I think it's not the careers service that needs to change but parental attitudes.

JHKE · 27/03/2009 19:08

When I was at school, I didn't really know what I wanted to do, I thought I wanted to work with children, so got pushed onto a caring course instead of the GSCE retakes I wanted to do, then went on to do a GNVQ Advance as I has social work in mind, this was the only thing I could think off that I wanted to do. I finished the course then to do voluntary work to gain experience, applied to uni - failed due to lack of experience then 2nd year of voluntary work was unsure of what I really wanted so got into office work. I am now 31 and have been a stay at home mum for 5 years and now at a point where I am thinking about what to do.. still unsure to be honest.. Still want to help people but not sure what doing.
What I am trying to say is even if we were given great careers advice at 15 do we really know what we want to do? How many people have ended up doing what they wanted to do at 15 years of age?

loflo · 27/03/2009 19:13

ok I work in Careers Guidance and never ever ever tell anyone what they should or shouldn't do. Our job is to help young people and adults make well informed decisions based on knowing themselves. And please please please if you have teenagers persuade them out of being a hairdresser or a joiner. If I hear one more time my mum/dad/dog thinks it will give me a trade and good prospects I will weep......

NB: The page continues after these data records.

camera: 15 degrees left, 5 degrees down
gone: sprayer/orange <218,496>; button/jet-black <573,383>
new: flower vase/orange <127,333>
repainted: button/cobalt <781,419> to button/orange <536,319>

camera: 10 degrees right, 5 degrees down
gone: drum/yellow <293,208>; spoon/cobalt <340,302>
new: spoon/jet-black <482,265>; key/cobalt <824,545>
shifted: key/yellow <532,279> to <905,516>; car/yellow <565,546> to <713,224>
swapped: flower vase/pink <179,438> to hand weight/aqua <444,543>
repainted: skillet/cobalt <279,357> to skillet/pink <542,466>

purpleduck · 27/03/2009 19:15

LOL Loflo

Babbity · 27/03/2009 19:17

This is really interesting.

I could

pointydog · 27/03/2009 19:19

I think you are dwelling on negative thoughts too much, egg.

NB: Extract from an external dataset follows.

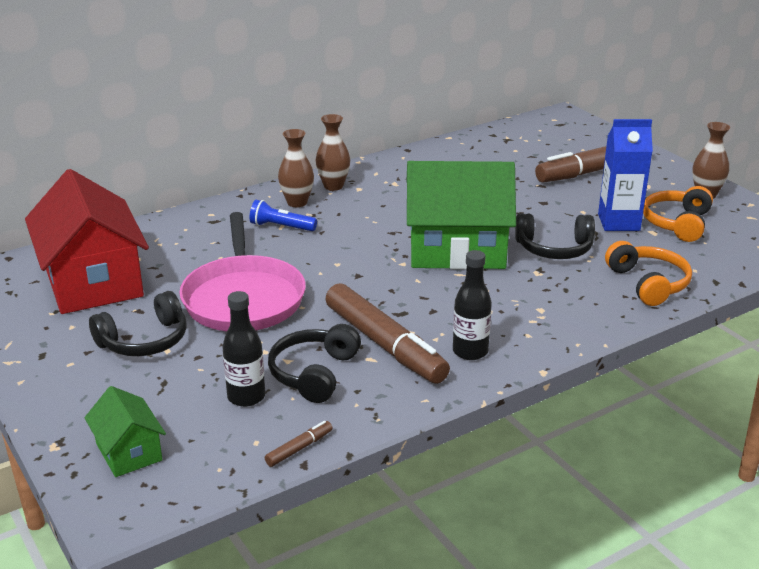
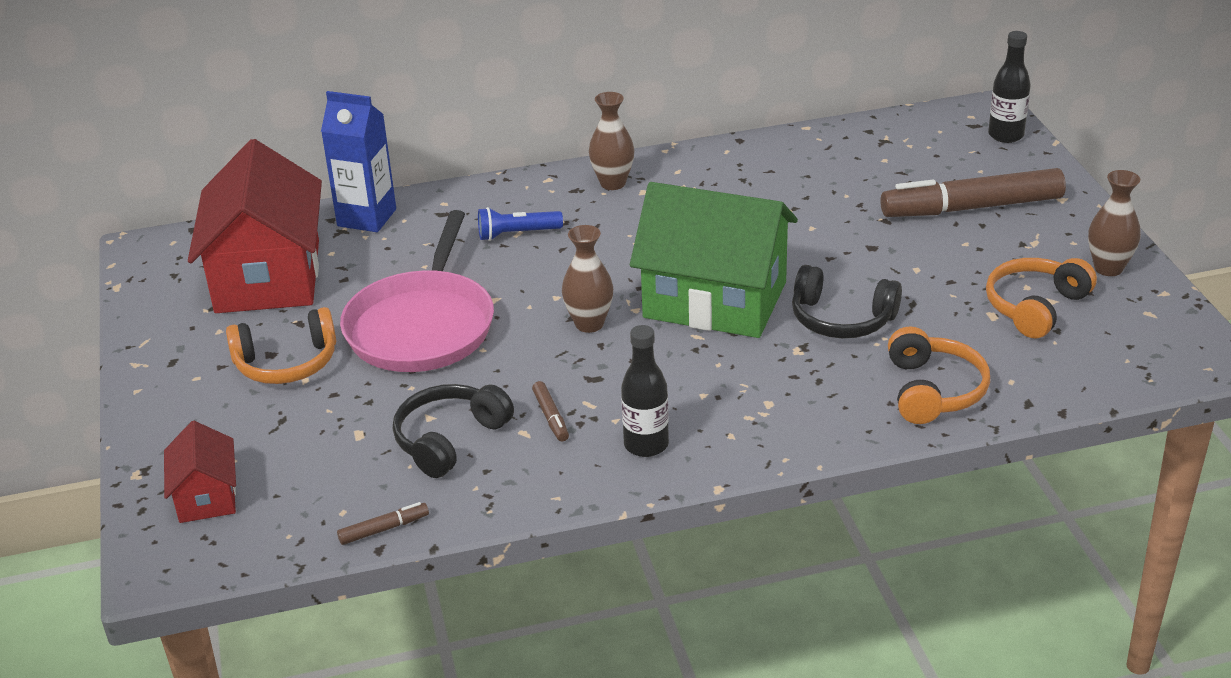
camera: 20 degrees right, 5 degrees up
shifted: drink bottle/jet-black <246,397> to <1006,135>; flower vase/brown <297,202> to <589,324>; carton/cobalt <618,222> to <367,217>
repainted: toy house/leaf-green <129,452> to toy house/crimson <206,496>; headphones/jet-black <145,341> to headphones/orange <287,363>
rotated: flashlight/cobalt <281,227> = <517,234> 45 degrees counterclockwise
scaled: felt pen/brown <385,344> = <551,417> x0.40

I had rubbish schools career advice. Garbage. My parents did not go to excellent schools nor to university. I did alright with getting a career, I suppose.

You are right that both help but there are always opportunities to improve your lot, I think.

cupofteaplease · 27/03/2009 19:21

I don't remember getting much career advice at school, and I went to a very good school. I just remember my English Lit teacher telling me not to become a doctor if I was thinking it would be like on ER (all hot doctors and steamy affairs!) She basically said, don't worry about what you choose to study at university (assuming we'd all go), just pick something that you will enjoy and everything will fall into place...

So I did a languages degree, and nothing really jumped out as an obvious career path, so I worked as a TA, whilst having my children, and now dd2 is 21 months old, I am on the last legs of my PGCE (teacher training), but I am pregnant again, so will not be taking up a teaching post immediately.

Neither of my parents had 'careers', only jobs. I've funded myself through university both times- it's not easy, but if you have a goal, anything is possible.

I'm not sure if my careers' advice was useful in any way, so- I'm not sure if YABU or YANBU!!

moomaa · 27/03/2009 19:21

YANBU.

Careers advice was(is?) very narrow, focussing on what you might like to do. There is no talk of what your lifestyle aspirations are and how your job needs to fit this. Are you willing to work all hours to get the top money? Are you willing to get into debt early in life to fund studies? Would you want to do study whilst working? Willing to travel? Do you need something flexible to fit around family? etc etc

My own careers advice was appalling and I wish someone had told me which jobs are well paid for not a lot of effort. I'm not going to say what jobs I think they are as I'll just offend people! My own parents are not from a background where they could have pointed this out. Careers advisors seem to have limited real experience.

For what it's worth my sister is a careers advisor but she seems to do youth work with people with very difficult backgrounds rather than careers advice. If there's limited resources I think I'd rather she do that then tell some 14 year old they can be a secretary, a teacher or join the army.

pointydog · 27/03/2009 19:21

I don't see how we can really say that the current generation isn't being encouraged to improve itself through education when there are targets for 50% to go to university, plus departments and policies that activley encourage people with no uni history to apply and get in.